Material to process —
========

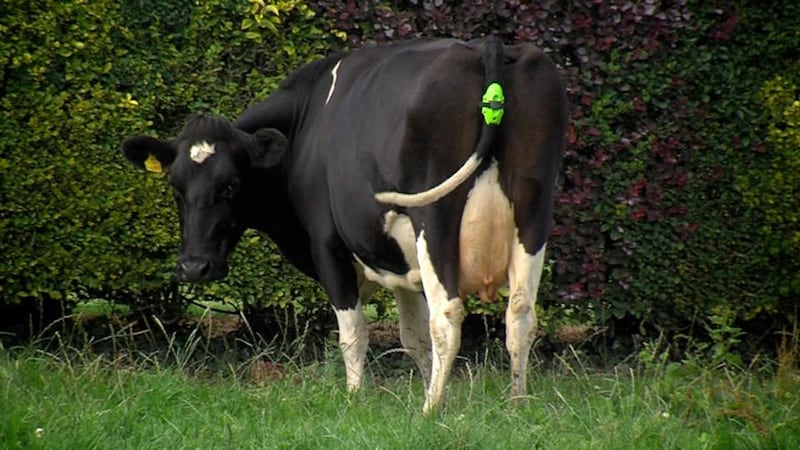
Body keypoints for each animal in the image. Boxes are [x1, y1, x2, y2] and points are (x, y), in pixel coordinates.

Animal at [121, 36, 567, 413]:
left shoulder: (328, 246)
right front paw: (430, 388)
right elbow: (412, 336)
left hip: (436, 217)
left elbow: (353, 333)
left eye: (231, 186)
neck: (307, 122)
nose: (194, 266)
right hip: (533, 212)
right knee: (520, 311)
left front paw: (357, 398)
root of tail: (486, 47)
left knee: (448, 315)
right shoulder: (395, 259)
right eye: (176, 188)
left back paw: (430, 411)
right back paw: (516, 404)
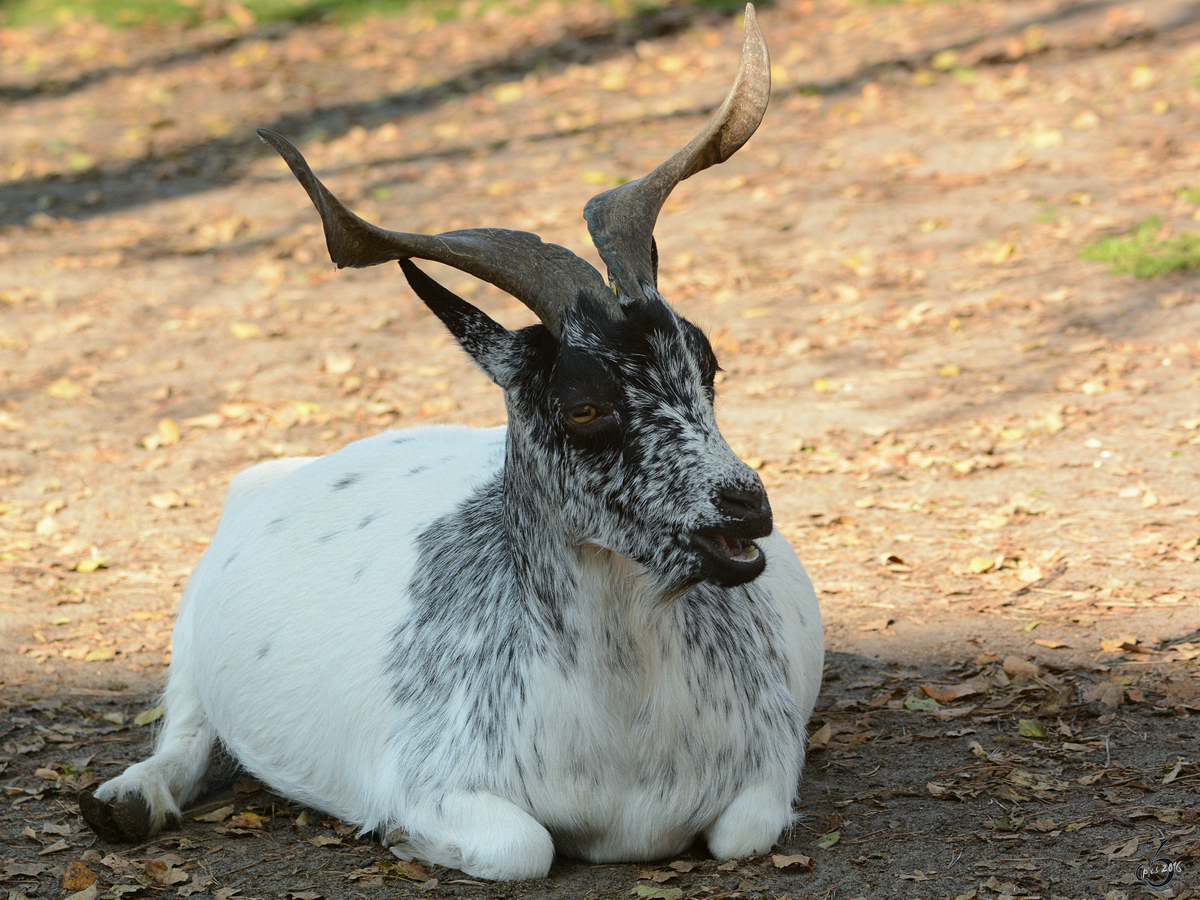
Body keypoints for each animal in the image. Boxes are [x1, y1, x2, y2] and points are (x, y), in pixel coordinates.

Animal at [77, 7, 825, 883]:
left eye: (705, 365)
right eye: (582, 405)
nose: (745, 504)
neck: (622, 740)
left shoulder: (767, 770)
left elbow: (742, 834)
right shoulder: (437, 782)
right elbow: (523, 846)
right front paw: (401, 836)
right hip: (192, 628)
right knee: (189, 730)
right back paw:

========

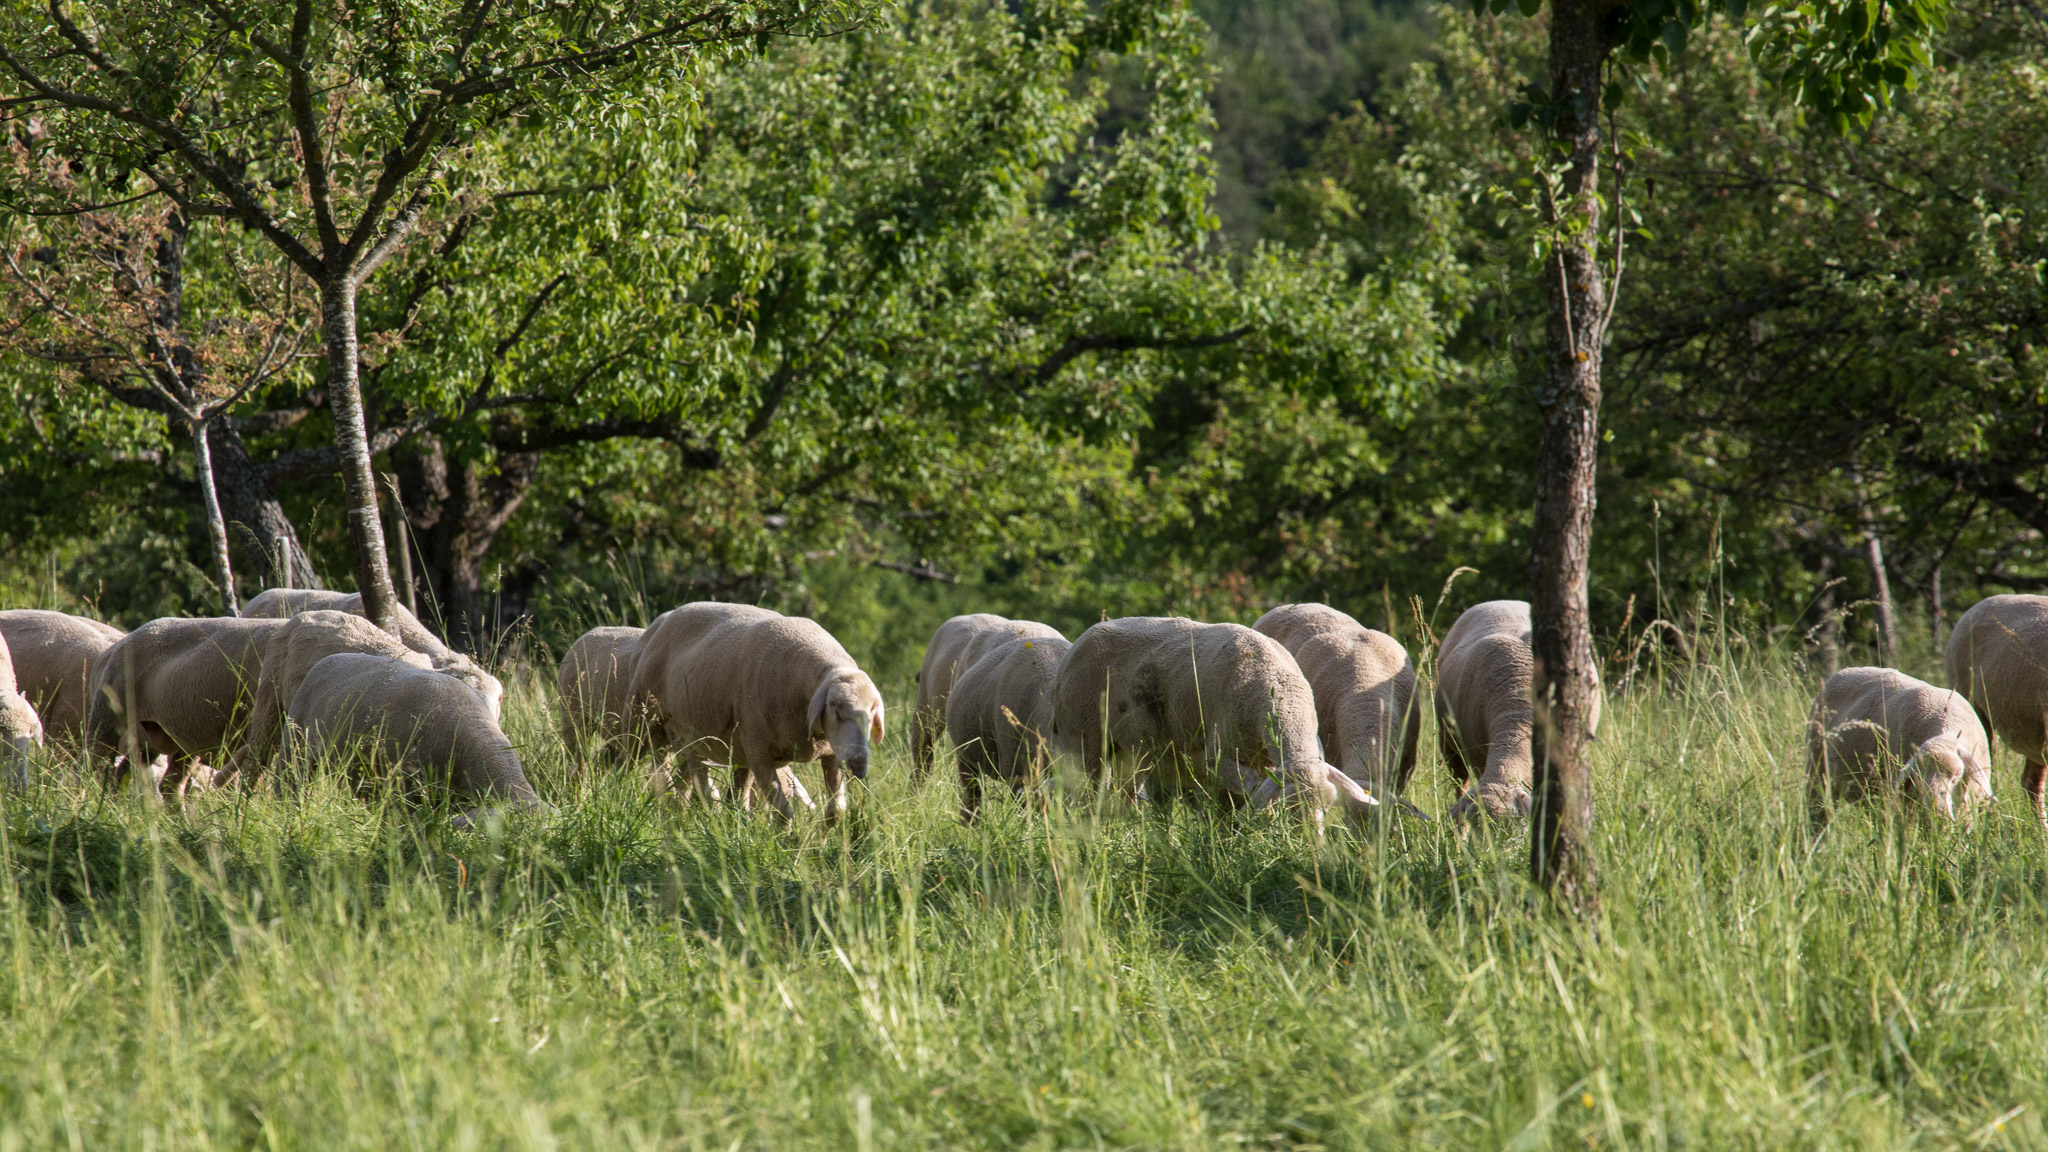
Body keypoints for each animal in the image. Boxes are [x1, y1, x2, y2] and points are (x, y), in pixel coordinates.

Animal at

========

Task brief —
Write out every line from the entries where "left" appears.

Result for this exercise —
left shoulder: (328, 246)
left hip: (436, 217)
left elbow: (353, 333)
left eye: (231, 186)
left front paw: (357, 398)
left knee: (448, 315)
left back paw: (430, 411)
left eye: (705, 365)
left shoulder: (767, 770)
left elbow: (742, 834)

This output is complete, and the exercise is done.